For most native English speakers the word 'yonder' is either archaic or poetic. For many native speakers in the Southern United States however, it is still a word in common but declining use. Those who still use the term rhyme it with 'wonder' rather than 'wander.'
Having used the term all my life I notice that there is a distinction between the meaning of the phrases 'over there' and 'over yonder' which I have never seen mentioned in a dictionary.
One may say "The ball is over there where you are" but not "The ball is over yonder where you are." However, one can say either "The ball is over there in the bushes" or "The ball is over yonder in the bushes."
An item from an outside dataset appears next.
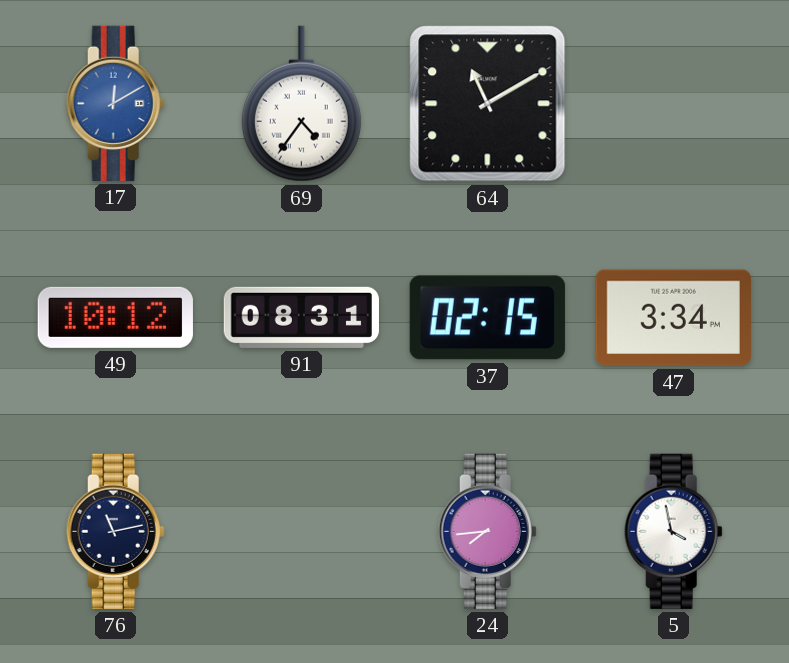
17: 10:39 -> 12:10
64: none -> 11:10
The distinction appears to be that 'yonder' is somewhere distant from both the speaker and the 'spoken to' whereas 'there' just means somewhere distant from the speaker.
Can anyone who also uses the term 'yonder' in everyday speech or someone familiar with English dialects verify this distinction.
Best Answer
I think it would be a mistake to assume that yonder generally represents a greater distance from the speaker than there does. Either term, unadorned, is ambiguous as to distance. The key to conveying a sense of how distant a thing "there" or "yonder" actually is lies in the modifier or modifiers attached to it, although some resulting phrases (such as "over there" and "over yonder") remain exceedingly vague as to distance. Consider, for example, the popular World War I song "Over There" by George M. Cohan, where there referred to "in Europe"—that is, across the Atlantic Ocean.
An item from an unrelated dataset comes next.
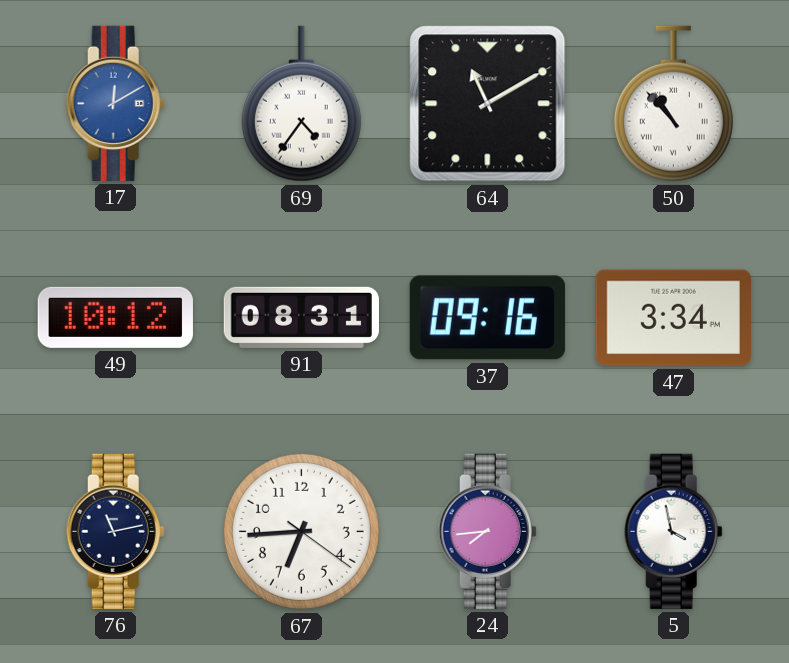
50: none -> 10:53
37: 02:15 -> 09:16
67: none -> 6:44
Because many people today do not use yonder as a standard part of their vocabulary, they may associate it with a particular usage that implies considerable distance, as in the song "Way Down Yonder in New Orleans." But for people who use yonder regularly, I suspect, the range of distances that the term can comfortably comprehend is quite broad. My grandfather, who was born in western Kentucky in 1903, used yonder occasionally and variably, often to indicate an indefinite place—for example, "the cows are grazing out yonder," meaning that the cows are grazing in a nearby pasture but it isn't entirely clear which pasture or which part of a single pasture they are in.
You can get a sense of the range of use of yonder in everyday speech in regions where the word was common by looking at recorded examples of its use (in the sense of "there; at or in that place") in Harold Wentworth, American Dialect Dictionary (1944):
Wentworth selected these examples mainly to show variants in pronunciation, prepositional use, and regional distribution of yonder; but the examples also convey a sense of how broadly applicable yonder was to different situations for speakers who used the term frequently. For some of them, at least, yonder seems coextensive with there as a term for position or distance. Such speakers might at times use yonder in connection with distant locations, but they might also use it in reference to the corner of a room they were sitting in, for example, or a bed elsewhere in the same house.
The decisive factor in defining how distant yonder is for a particular speaker, in other words, is whether the speaker uses the word frequently and widely in situations where other speakers might use there, or whether the speaker uses it relatively rarely and in particular contexts—for example, as part of a longer set phrase such as "way over yonder."